#### PROBLEM REQUIREMENTS
Set out every line of the entries below as a Markdown table with the columns Row and Text, numbering the rows and leaving out blank lines.

* * * * * * * * *

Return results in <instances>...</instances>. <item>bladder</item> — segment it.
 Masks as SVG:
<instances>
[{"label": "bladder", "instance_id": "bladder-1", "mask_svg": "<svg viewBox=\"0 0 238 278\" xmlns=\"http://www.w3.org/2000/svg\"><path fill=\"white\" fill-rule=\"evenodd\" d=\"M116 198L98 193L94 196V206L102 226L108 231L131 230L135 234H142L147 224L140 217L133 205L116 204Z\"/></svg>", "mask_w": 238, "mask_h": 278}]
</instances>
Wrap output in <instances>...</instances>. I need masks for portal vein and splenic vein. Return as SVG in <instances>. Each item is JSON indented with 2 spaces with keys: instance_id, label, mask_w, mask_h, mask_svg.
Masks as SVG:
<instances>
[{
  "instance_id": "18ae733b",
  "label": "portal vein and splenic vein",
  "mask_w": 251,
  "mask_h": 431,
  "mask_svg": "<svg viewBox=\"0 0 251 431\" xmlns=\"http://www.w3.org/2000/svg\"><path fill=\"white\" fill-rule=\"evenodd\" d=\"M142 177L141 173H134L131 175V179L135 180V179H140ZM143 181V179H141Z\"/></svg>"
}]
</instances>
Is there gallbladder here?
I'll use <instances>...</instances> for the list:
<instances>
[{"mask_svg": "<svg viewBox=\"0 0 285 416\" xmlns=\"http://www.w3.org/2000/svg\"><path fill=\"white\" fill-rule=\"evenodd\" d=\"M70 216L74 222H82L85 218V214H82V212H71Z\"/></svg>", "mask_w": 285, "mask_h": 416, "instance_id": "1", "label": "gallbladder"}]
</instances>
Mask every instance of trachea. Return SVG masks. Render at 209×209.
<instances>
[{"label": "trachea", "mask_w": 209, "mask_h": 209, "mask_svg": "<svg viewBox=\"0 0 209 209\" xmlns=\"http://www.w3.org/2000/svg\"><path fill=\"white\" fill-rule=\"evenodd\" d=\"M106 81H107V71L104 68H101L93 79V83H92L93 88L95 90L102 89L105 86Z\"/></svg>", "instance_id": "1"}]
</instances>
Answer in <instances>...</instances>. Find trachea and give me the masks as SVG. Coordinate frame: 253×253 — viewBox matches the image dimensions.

* * * * * * * * *

#### SOLUTION TO THIS PROBLEM
| Row | Text |
|---|---|
| 1 | Return results in <instances>...</instances>. <item>bladder</item> — segment it. |
| 2 |  Masks as SVG: |
| 3 | <instances> |
| 4 | [{"label": "bladder", "instance_id": "bladder-1", "mask_svg": "<svg viewBox=\"0 0 238 278\" xmlns=\"http://www.w3.org/2000/svg\"><path fill=\"white\" fill-rule=\"evenodd\" d=\"M116 198L98 193L94 196V206L102 226L108 231L131 230L135 234H142L147 224L140 217L133 205L116 204Z\"/></svg>", "mask_w": 238, "mask_h": 278}] |
| 5 | </instances> |
| 6 | Wrap output in <instances>...</instances>. I need masks for portal vein and splenic vein. Return as SVG in <instances>. Each item is JSON indented with 2 spaces with keys: instance_id, label, mask_w, mask_h, mask_svg. |
| 7 | Masks as SVG: |
| 8 | <instances> |
| 9 | [{ |
| 10 |   "instance_id": "18ae733b", |
| 11 |   "label": "portal vein and splenic vein", |
| 12 |   "mask_w": 251, |
| 13 |   "mask_h": 431, |
| 14 |   "mask_svg": "<svg viewBox=\"0 0 251 431\" xmlns=\"http://www.w3.org/2000/svg\"><path fill=\"white\" fill-rule=\"evenodd\" d=\"M142 177L141 173H134L131 175V179L135 180V179H140ZM143 181V179H141Z\"/></svg>" |
| 15 | }] |
| 16 | </instances> |
| 17 | Is there gallbladder here? |
| 18 | I'll use <instances>...</instances> for the list: |
| 19 | <instances> |
| 20 | [{"mask_svg": "<svg viewBox=\"0 0 285 416\" xmlns=\"http://www.w3.org/2000/svg\"><path fill=\"white\" fill-rule=\"evenodd\" d=\"M70 216L74 222H82L85 218V214H82V212H71Z\"/></svg>", "mask_w": 285, "mask_h": 416, "instance_id": "1", "label": "gallbladder"}] |
| 21 | </instances> |
| 22 | Mask every instance of trachea. Return SVG masks. Render at 209×209. |
| 23 | <instances> |
| 24 | [{"label": "trachea", "mask_w": 209, "mask_h": 209, "mask_svg": "<svg viewBox=\"0 0 209 209\" xmlns=\"http://www.w3.org/2000/svg\"><path fill=\"white\" fill-rule=\"evenodd\" d=\"M106 81H107V71L104 68H101L93 79V83H92L93 88L95 90L102 89L105 86Z\"/></svg>", "instance_id": "1"}] |
| 25 | </instances> |
| 26 | Answer in <instances>...</instances>. Find trachea and give me the masks as SVG. Coordinate frame: 253×253 — viewBox matches the image dimensions. |